What you are asked to do
Can you quote each of the entries below line for line, changing nothing?

───── Extracted information ─────

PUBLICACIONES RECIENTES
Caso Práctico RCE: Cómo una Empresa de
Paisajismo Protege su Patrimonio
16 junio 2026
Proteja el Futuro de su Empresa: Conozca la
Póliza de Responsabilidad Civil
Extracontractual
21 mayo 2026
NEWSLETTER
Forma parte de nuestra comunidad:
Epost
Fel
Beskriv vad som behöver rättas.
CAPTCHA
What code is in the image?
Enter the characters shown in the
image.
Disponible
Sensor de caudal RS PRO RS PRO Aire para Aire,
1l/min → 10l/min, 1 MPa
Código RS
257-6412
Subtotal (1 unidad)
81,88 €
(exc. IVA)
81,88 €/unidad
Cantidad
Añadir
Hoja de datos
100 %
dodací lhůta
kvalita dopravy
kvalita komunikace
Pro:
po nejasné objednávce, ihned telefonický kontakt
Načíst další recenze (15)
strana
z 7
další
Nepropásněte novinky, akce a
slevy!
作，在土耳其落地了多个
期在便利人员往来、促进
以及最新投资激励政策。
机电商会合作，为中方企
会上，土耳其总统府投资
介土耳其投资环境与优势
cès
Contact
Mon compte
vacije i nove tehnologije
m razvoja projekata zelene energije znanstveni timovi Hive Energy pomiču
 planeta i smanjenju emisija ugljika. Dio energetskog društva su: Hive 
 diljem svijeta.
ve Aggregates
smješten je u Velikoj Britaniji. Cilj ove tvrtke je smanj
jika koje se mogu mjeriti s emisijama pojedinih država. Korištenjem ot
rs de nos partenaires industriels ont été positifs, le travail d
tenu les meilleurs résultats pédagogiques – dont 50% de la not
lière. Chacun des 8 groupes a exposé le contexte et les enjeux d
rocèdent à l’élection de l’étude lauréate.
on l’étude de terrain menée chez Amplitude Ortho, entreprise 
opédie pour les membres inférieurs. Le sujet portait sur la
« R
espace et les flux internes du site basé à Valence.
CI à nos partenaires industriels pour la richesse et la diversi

─────

Exercise output
PUBLICACIONES RECIENTES
Caso Práctico RCE: Cómo una Empresa de
Paisajismo Protege su Patrimonio
16 junio 2026
Proteja el Futuro de su Empresa: Conozca la
Póliza de Responsabilidad Civil
Extracontractual
21 mayo 2026
NEWSLETTER
Forma parte de nuestra comunidad:
Epost
Fel
Beskriv vad som behöver rättas.
CAPTCHA
What code is in the image?
Enter the characters shown in the
image.
Disponible
Sensor de caudal RS PRO RS PRO Aire para Aire,
1l/min → 10l/min, 1 MPa
Código RS
257-6412
Subtotal (1 unidad)
81,88 €
(exc. IVA)
81,88 €/unidad
Cantidad
Añadir
Hoja de datos
100 %
dodací lhůta
kvalita dopravy
kvalita komunikace
Pro:
po nejasné objednávce, ihned telefonický kontakt
Načíst další recenze (15)
strana
z 7
další
Nepropásněte novinky, akce a
slevy!
作，在土耳其落地了多个
期在便利人员往来、促进
以及最新投资激励政策。
机电商会合作，为中方企
会上，土耳其总统府投资
介土耳其投资环境与优势
cès
Contact
Mon compte
vacije i nove tehnologije
m razvoja projekata zelene energije znanstveni timovi Hive Energy pomiču
 planeta i smanjenju emisija ugljika. Dio energetskog društva su: Hive 
 diljem svijeta.
ve Aggregates
smješten je u Velikoj Britaniji. Cilj ove tvrtke je smanj
jika koje se mogu mjeriti s emisijama pojedinih država. Korištenjem ot
rs de nos partenaires industriels ont été positifs, le travail d
tenu les meilleurs résultats pédagogiques – dont 50% de la not
lière. Chacun des 8 groupes a exposé le contexte et les enjeux d
rocèdent à l’élection de l’étude lauréate.
on l’étude de terrain menée chez Amplitude Ortho, entreprise 
opédie pour les membres inférieurs. Le sujet portait sur la
« R
espace et les flux internes du site basé à Valence.
CI à nos partenaires industriels pour la richesse et la diversi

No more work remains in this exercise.